• **Source material**

____

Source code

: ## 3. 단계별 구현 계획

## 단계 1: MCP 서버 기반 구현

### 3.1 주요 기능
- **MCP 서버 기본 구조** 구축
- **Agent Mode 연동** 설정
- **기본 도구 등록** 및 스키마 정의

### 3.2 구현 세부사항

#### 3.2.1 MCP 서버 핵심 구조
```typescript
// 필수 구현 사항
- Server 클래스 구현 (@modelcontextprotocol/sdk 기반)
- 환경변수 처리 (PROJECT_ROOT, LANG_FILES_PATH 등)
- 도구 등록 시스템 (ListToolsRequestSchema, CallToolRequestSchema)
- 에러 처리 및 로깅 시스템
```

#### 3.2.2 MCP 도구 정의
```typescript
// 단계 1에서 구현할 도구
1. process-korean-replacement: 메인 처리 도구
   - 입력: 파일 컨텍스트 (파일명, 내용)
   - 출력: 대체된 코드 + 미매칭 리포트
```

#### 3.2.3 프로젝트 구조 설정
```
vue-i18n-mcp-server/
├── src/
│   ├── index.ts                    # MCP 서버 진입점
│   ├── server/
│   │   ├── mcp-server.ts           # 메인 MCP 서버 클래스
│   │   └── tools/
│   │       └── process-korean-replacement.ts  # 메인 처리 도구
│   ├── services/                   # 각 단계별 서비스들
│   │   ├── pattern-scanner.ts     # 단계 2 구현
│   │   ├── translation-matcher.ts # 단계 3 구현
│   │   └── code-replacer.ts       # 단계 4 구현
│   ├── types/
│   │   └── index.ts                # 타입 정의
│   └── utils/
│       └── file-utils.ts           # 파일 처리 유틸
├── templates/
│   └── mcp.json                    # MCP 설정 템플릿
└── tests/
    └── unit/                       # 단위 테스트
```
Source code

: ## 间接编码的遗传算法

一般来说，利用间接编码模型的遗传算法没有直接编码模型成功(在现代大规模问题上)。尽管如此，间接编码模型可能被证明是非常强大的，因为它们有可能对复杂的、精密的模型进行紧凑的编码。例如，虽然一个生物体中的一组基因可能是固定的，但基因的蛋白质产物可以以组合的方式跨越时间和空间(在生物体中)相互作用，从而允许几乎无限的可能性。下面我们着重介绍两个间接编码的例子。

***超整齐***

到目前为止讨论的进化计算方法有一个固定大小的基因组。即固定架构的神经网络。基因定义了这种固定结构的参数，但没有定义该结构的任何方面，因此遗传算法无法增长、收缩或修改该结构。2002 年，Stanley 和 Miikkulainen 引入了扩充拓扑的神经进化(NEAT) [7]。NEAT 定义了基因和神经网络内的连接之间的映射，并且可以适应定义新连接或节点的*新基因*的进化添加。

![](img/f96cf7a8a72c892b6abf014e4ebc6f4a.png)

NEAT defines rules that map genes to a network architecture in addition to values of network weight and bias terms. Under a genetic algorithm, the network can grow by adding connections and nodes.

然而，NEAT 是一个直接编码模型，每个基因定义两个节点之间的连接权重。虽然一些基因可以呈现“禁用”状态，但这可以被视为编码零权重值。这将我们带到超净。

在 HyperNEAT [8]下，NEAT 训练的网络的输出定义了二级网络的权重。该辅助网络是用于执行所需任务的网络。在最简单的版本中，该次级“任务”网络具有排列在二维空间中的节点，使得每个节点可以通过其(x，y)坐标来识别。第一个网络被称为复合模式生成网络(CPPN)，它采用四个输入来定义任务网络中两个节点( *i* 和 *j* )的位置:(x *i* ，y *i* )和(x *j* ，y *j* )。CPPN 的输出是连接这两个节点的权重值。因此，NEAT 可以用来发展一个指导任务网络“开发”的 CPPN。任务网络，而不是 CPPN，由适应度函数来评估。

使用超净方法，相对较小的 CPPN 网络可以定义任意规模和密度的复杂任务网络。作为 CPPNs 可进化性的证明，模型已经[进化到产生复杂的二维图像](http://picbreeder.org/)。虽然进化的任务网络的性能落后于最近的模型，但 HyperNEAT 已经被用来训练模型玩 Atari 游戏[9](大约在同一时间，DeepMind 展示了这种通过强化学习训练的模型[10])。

____

• **Required work**
Scan the listing above. Collect all lines with the word "process".

• **Exercise answer**
1. process-korean-replacement: 메인 처리 도구
│   │       └── process-korean-replacement.ts  # 메인 처리 도구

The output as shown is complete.